[Given passage]
------------------------------------------------
Overview
hpmcount is a simple-to-use stand-alone utility that starts
an application and provides summary utilization data for the entire run.
libhpm, rather, is an interface that can be used to obtain
utilization statistics for certain regions of code. The libhpm
interface stores output in two files, one that is a plain text file that
looks similar to the hpmcount output and another that is designed
to be visualized by the hpmviz utility.
If a large number of regions of code are instrumented with libhpm
calls, then it may be easier to use the visualization tool to see the
statistics. It does a nice job of condensing the information, but it
does not add any utility to digesting a few regions of instrumented
code data.
hpmcount
The hpmcount utility starts an application and provides summary
utilization data for the run. Note that this tool provides
summary data on the entire run. If you need utilization statistics for certain regions of code, then this tool is not appropriate. You can use the
libhpm interface instead.
------------------------------------------------
[Assigned task 1] Please output the rows of page text below word for word, every one of them, and leave the pictures out.
------------------------------------------------
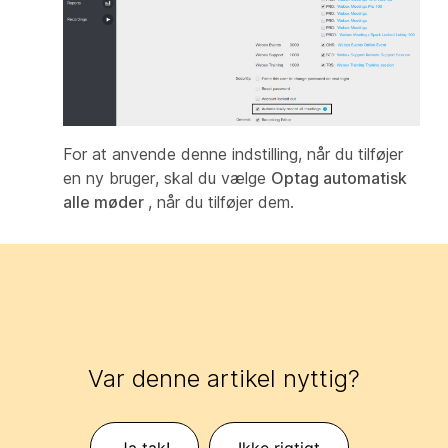
For at anvende denne indstilling, når du tilføjer
en ny bruger, skal du vælge
Optag automatisk
alle møder
, når du tilføjer dem.
Var denne artikel nyttig?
------------------------------------------------
[Assigned task 2] Return the part of the hpmcount text above that begins at the words "If a large number" and stops after "libhpm interface instead.", copied exactly.

[Exercise answer 1]
For at anvende denne indstilling, når du tilføjer
en ny bruger, skal du vælge
Optag automatisk
alle møder
, når du tilføjer dem.
Var denne artikel nyttig?

[Exercise answer 2]
If a large number of regions of code are instrumented with libhpm
calls, then it may be easier to use the visualization tool to see the
statistics. It does a nice job of condensing the information, but it
does not add any utility to digesting a few regions of instrumented
code data.
hpmcount
The hpmcount utility starts an application and provides summary
utilization data for the run. Note that this tool provides
summary data on the entire run. If you need utilization statistics for certain regions of code, then this tool is not appropriate. You can use the
libhpm interface instead.